Indirect identifiers

These may seem harmless on their own, but can point to an individual when combined with other data. It has been recommended (see BMJ article on Resources tab) that datasets containing three or more indirect identifiers should be reviewed by an independent researcher or ethics committee to evaluate identification risk. Any indirect information not needed for the analysis should be removed. It may be reasonable to supply some of these types of data in aggregated form (like ranges of annual incomes instead of exact numbers).

Indirect identifiers may include:

  • place of medical treatment or doctor's name
  • gender
  • rare disease or treatment
  • sensitive data like illicit drug use or other "risky behaviors"
  • place of birth
  • socioeconomic data, like workplace, occupation, annual income, education, etc
  • general geographic indicators, like postal code of residence
  • household and family composition
  • ethnicity
  • birth year or age
  • verbatim responses or transcripts

"Guidance Regarding Methods for De-identification of Protected Health Information in Accordance with the Health Insurance Portability and Accountability Act (HIPAA) Privacy Rule," US Department of Health and Human Services, Office for Civil Rights.

Hrynaszkiewicz, I, Norton, ML, Vickers, AJ and Altman, DG. "Preparing raw clinical data for publication: guidance for journal editors, authors, and peer reviewers.BMJ 2010;340:c181.

"Preparing Data for Sharing" from the Inter-University Consortium for Political and Social Research (ICPSR). (2012). Guide to Social Science Data Preparation and Archiving: Best Practice Throughout the Data Life Cycle (5th ed.). Ann Arbor, MI. 

Tools for sensitive information

The following are tools available to Stanford researchers who are collecting and managing patient health or other sensitive information. It is not recommended that you collect sensitive data using Excel. Use Excel only for analysis of de-identified or anonymized data. 

Visit Stanford Medicine Research IT for more information and to request a free consultation about using these tools or working with sensitive data.

REDCap

REDCap (Research Electronic Data Capture) is an application for building and managing online databases. The Stanford Center for Clinical Informatics (SSCI) runs and supports a secure, local Stanford installation of REDCap for the Stanford research community at no cost. REDCap provides a web-based interface for collecting data with data validation and includes the ability for automated export to statistical packages. The software also includes data logging for HIPAA compliance and the ability for administrators to define access rights on a per-user basis. Data stored in production REDCap databases is not automatically purged, but archiving of completed projects within REDCap is recommended.
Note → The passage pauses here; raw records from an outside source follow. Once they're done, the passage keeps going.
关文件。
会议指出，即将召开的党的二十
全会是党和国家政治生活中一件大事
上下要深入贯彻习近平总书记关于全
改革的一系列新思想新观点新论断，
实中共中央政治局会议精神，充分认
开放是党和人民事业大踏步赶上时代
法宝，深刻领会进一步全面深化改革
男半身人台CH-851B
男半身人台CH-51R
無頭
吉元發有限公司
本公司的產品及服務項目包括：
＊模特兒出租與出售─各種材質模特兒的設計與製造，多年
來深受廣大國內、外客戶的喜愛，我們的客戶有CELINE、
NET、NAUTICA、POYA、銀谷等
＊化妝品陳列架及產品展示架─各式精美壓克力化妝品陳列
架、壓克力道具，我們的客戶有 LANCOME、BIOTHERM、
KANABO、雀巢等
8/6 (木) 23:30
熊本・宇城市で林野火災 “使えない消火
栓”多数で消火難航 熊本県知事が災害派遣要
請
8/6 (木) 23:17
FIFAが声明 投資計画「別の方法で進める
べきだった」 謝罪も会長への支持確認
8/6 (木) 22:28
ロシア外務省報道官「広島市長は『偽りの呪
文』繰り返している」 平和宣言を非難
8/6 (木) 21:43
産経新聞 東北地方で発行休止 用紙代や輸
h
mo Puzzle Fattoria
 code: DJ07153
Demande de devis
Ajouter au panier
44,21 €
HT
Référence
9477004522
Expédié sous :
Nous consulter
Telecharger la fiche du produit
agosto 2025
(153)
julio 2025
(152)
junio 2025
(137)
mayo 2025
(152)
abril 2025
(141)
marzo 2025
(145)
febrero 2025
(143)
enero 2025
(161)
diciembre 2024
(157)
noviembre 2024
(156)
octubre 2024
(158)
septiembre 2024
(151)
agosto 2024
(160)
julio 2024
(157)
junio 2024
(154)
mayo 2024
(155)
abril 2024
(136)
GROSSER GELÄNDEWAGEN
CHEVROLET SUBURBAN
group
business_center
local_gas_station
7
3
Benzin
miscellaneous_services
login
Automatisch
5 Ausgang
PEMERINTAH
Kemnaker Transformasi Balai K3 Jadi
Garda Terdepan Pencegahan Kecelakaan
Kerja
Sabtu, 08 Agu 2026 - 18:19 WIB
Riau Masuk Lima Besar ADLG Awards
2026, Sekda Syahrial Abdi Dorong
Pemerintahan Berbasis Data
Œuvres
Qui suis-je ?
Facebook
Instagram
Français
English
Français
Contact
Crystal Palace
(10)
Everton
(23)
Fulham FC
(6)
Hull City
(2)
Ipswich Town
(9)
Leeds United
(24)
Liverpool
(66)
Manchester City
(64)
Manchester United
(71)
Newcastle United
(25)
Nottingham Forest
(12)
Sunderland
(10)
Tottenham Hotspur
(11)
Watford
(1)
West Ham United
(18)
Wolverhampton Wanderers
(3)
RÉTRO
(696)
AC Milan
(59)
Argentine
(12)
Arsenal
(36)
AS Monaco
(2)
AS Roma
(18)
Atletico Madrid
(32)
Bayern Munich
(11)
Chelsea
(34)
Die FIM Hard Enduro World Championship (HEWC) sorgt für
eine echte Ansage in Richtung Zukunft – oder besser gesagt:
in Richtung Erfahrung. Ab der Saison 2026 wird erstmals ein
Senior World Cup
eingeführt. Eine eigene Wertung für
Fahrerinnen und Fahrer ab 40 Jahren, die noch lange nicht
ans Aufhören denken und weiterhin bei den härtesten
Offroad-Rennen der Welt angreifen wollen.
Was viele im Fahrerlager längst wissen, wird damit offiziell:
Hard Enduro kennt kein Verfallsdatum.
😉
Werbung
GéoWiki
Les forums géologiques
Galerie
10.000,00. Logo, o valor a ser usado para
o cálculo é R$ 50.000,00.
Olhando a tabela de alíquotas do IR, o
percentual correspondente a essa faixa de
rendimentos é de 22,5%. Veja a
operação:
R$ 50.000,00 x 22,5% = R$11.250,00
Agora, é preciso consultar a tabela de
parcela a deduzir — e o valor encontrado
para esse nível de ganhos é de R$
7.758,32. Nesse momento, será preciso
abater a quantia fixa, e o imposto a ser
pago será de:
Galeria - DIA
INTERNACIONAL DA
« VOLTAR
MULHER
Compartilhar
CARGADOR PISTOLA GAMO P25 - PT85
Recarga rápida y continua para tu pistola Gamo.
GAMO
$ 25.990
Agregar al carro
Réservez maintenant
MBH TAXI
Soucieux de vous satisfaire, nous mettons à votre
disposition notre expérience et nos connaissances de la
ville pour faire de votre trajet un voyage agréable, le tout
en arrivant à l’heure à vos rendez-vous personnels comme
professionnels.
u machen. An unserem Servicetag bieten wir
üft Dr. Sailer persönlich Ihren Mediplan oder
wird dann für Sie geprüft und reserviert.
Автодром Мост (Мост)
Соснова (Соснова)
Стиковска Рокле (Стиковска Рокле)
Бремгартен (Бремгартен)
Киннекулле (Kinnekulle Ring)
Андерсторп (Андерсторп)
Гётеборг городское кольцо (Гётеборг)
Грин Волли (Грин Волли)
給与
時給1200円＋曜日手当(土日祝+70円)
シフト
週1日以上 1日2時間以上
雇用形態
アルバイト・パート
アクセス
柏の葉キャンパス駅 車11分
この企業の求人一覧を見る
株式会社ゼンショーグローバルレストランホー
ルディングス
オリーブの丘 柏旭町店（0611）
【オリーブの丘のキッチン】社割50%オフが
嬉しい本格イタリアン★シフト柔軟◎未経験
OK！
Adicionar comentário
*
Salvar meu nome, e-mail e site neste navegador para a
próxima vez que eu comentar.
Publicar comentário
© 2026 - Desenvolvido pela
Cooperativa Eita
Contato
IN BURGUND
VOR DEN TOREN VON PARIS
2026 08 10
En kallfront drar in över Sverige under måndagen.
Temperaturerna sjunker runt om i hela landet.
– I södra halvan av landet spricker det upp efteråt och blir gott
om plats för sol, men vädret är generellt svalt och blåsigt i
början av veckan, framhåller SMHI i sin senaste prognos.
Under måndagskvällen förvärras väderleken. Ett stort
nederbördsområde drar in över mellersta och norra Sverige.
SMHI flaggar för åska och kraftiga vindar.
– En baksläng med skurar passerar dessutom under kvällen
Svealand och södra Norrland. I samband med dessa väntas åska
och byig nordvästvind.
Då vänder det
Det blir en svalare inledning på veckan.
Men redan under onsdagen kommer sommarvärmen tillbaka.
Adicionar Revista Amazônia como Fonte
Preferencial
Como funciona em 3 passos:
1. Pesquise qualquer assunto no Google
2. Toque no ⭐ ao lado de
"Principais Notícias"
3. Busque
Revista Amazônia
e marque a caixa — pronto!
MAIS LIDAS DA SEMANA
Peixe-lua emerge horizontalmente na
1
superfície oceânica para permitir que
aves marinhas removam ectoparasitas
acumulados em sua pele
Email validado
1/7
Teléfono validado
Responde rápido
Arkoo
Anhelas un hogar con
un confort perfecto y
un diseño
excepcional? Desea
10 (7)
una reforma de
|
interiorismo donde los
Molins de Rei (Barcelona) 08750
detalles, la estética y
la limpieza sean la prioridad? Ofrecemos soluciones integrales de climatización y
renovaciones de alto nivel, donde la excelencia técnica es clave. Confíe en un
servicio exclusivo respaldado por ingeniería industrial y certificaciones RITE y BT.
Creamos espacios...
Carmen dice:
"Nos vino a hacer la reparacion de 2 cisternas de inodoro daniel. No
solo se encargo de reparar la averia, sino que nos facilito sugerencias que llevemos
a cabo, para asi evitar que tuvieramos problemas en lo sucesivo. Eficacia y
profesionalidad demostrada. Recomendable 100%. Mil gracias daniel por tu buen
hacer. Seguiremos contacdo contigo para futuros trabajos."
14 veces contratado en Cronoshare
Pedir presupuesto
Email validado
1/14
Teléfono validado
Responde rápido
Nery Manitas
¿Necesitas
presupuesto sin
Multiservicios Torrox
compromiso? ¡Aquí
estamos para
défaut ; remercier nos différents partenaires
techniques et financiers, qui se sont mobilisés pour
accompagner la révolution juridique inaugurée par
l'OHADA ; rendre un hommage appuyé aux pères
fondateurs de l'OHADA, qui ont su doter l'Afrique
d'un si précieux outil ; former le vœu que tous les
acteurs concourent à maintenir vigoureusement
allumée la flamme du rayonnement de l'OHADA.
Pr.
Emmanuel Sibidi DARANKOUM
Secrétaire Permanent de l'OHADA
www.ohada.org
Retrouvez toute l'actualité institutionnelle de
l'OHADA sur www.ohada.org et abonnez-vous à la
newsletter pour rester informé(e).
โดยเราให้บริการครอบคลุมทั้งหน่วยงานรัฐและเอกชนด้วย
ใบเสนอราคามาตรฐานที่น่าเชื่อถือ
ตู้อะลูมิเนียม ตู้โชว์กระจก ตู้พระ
In the event the REDCap service were to be replaced or discontinued, all project owners would be notified and plan devised that would allow ample time for owners to export their data.

STARR

The STAnford Research Repository, or STARR, is Stanford Medicine's approved resource for working with clinical data for research purposes. STARR is a data resource and contains data from Stanford Health Care, and the Stanford Children’s Hospital. STARR supports diverse use cases and research applications. The STARR IRB permits the collection and aggregation of all data generated at Stanford for clinical care purposes, and articulates the formal approval process each research project must follow in order to obtain and work with this data for research purposes.

STARR is the home of two web tools, one for Cohort Discovery, the other for Chart Review.

Qualtrics

Qualtrics is an online survey tool with customizable templates, the ability to send and track invitations and reminders, and in-depth reporting. The service includes the ability to generate reports, view statistics, and export data for analysis. Qualtrics may be used to store and transmit Low, Moderate, and High Risk Data containing patient health information (PHI). It may not be used to store and transmit other types of non-PHI High Risk Data.